Environmentalists, religious organizations, public interest groups, professional associations and scientists have all raised concerns about GM foods, and criticized agribusiness for pursuing profit without concern for potential hazards, and criticize governments for failing to exercise adequate regulatory oversight.

They list several fears. For example, last year, Nature magazine revealed a laboratory study showing that pollen from biotech maize caused high mortality rates in monarch butterfly caterpillars.

“Monarch caterpillars consume milkweed plants, not maize,” said the magazine. “But if pollen from biotech corn is blown by the wind onto milkweed plants in neighbouring fields, the caterpillars could eat the pollen and perish.”

They also pointed at the reduced effectiveness of pesticides. “Just as some populations of mosquitoes developed resistance to the now-banned pesticide, DDT, many people are concerned that insects will become resistant to biotech or other crops that have been genetically-modified to produce their own pesticides.”

But, above all, their concerns lie with human health. They cite allergenicity, giving an example of many children in the US and Europe who have developed life-threatening allergies to peanuts and other foods. They fear that introducing foreign genes into food plants may have an unexpected and negative impact on human health.

Regrettably, there still has not been a long-term study showing that GMOs are safe, yet the biotech industry and governments allow our environment and families to become test subjects in these experiments.

Doctors around the world have warned that “laboratory and field evidence show that GMOs can harm beneficial insects, damage soils and transfer GMO genes in the environment, thereby contaminating neighbouring crops and potentially creating uncontrollable weeds.”
Proponents, however, advance the argument that GMOs are necessary to feed the developing world’s growing population.

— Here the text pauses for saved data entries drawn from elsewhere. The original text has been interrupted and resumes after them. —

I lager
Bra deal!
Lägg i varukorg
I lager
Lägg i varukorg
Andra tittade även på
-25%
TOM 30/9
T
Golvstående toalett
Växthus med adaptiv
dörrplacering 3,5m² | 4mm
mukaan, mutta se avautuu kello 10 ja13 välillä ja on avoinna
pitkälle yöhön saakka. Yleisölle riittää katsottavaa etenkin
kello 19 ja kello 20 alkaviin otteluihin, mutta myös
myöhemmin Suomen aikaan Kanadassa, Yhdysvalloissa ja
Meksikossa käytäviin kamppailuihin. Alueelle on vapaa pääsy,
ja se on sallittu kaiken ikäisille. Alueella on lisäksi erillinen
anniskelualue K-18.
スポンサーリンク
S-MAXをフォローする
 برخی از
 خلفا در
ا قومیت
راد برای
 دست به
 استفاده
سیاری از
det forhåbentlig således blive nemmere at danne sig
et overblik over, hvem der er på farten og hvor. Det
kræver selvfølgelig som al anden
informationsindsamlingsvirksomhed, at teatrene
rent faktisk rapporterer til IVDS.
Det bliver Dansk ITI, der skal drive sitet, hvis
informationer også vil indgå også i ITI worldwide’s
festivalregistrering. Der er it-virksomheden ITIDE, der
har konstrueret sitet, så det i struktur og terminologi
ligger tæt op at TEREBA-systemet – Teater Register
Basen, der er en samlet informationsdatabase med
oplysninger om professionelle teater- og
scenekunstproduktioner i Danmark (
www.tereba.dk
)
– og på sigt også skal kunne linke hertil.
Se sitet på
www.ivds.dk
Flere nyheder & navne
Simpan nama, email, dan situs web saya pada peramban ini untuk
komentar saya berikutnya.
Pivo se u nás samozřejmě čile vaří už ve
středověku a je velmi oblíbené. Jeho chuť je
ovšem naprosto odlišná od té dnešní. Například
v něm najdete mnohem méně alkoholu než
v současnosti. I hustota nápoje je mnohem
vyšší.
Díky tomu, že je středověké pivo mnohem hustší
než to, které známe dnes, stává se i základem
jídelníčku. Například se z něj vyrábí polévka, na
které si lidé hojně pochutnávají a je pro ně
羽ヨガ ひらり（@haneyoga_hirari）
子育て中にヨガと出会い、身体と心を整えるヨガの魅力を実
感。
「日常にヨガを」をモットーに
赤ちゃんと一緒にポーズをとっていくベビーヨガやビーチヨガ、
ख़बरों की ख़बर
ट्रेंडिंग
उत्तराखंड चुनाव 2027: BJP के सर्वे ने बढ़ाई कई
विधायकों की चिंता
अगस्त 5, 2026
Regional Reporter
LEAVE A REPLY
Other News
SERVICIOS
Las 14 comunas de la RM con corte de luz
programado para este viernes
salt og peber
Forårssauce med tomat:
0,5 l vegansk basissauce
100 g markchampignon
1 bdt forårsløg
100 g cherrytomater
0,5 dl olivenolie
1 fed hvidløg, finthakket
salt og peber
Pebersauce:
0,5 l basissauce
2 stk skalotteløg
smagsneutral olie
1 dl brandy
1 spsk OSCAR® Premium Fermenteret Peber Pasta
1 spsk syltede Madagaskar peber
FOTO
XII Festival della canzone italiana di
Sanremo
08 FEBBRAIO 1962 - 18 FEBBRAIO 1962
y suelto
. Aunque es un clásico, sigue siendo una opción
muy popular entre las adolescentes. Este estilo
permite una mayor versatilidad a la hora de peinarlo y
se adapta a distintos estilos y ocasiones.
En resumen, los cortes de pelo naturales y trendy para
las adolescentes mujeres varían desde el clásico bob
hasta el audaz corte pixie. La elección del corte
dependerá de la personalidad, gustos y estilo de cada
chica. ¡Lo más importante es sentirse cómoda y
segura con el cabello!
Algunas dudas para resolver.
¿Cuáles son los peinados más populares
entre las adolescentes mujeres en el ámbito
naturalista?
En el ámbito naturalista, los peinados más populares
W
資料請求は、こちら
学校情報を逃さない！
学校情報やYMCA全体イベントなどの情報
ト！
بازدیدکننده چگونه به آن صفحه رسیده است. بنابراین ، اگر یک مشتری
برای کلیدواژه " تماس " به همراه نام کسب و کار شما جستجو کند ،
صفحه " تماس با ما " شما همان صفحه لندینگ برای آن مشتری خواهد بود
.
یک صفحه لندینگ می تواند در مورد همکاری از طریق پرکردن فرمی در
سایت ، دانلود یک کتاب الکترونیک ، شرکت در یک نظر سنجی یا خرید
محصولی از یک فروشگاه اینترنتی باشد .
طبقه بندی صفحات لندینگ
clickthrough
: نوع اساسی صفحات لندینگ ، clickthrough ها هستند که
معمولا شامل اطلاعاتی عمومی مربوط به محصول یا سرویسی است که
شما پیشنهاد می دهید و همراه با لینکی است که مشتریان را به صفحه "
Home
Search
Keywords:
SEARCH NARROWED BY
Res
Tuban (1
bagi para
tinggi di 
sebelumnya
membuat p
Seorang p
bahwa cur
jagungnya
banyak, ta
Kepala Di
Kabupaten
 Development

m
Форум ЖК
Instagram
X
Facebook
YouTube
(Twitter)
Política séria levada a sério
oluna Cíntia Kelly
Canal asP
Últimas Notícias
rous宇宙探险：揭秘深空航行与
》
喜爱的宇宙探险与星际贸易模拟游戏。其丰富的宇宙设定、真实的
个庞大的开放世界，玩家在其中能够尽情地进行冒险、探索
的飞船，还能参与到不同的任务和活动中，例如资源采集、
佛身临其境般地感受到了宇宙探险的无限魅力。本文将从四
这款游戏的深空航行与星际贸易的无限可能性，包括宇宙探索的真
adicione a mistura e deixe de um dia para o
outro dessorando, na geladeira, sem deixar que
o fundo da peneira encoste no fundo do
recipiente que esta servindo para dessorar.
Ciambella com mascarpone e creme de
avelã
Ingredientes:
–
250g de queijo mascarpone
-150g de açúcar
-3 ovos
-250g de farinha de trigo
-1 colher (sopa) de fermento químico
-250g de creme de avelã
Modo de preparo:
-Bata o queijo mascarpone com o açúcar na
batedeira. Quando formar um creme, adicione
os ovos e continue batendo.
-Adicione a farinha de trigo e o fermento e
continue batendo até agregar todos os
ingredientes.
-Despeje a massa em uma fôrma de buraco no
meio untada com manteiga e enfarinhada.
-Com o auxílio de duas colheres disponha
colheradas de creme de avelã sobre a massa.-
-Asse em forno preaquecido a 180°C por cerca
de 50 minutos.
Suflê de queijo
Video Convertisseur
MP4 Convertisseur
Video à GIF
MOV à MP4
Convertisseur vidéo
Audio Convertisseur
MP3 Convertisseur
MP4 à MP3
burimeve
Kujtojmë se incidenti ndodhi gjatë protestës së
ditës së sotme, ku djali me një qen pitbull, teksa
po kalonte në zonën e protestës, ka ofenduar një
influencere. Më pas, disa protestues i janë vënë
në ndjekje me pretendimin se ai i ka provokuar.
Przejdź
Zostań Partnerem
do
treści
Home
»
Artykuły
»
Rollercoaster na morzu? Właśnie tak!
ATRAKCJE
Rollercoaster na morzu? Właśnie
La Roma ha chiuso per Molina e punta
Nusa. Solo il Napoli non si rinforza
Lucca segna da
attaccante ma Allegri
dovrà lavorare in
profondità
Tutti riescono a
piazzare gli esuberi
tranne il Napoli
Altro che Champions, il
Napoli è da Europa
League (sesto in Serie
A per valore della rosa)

What choice do starving Africans have? In the face of starvation, Africans have only two choices. Eat or eat.

In 1998, African scientists at a UN conference strongly objected to Monsanto, a leading producer of GMO foods’ promotional campaign that used photos of starving African children under the headline: “Let the Harvest Begin.”
The scientists, representing many nations affected by poverty and hunger, said gene technologies would undermine their nations’ capacities to feed themselves “by destroying established diversity, local knowledge and sustainable agricultural systems.” Genetic engineering, they insisted, could actually lead to an increase in hunger and starvation. African scientists argued that biotech companies eagerly pursue a genetic-engineering technique named “terminator” technology that renders a crop’s seed sterile, making it impossible for farmers to save seed for replanting “yet half the world’s farmers rely on saved seed to produce food that 1.4 billion people rely on for daily nutrition.”
Some argue that there is more than enough food in the world and that the hunger crisis is caused by problems in food distribution and politics, not production.

On June 23, 2006 results of a survey requested by the European Union were released showing that most Europeans believe that GMO foods should not be encouraged and see biotech crops as posing a risk to society.

While their counterparts in Europe and America are able to resist such products, Africans, in the presence of starvation, are left at the mercy of multi-national companies, corrupt governments and greedy scientists. There is suspicion that bad foods are easily being dumped on Africa because of African leaders’ propensity to turn draught into famine.

On June 1, 2001, Botswana becaome signatory to the Cartagena Protocol on Biosafety, which deals with the issue of GMO products as well as the conservation of biological diversity and the equitable sharing of benefits from the use of generic resources. Bon appetit!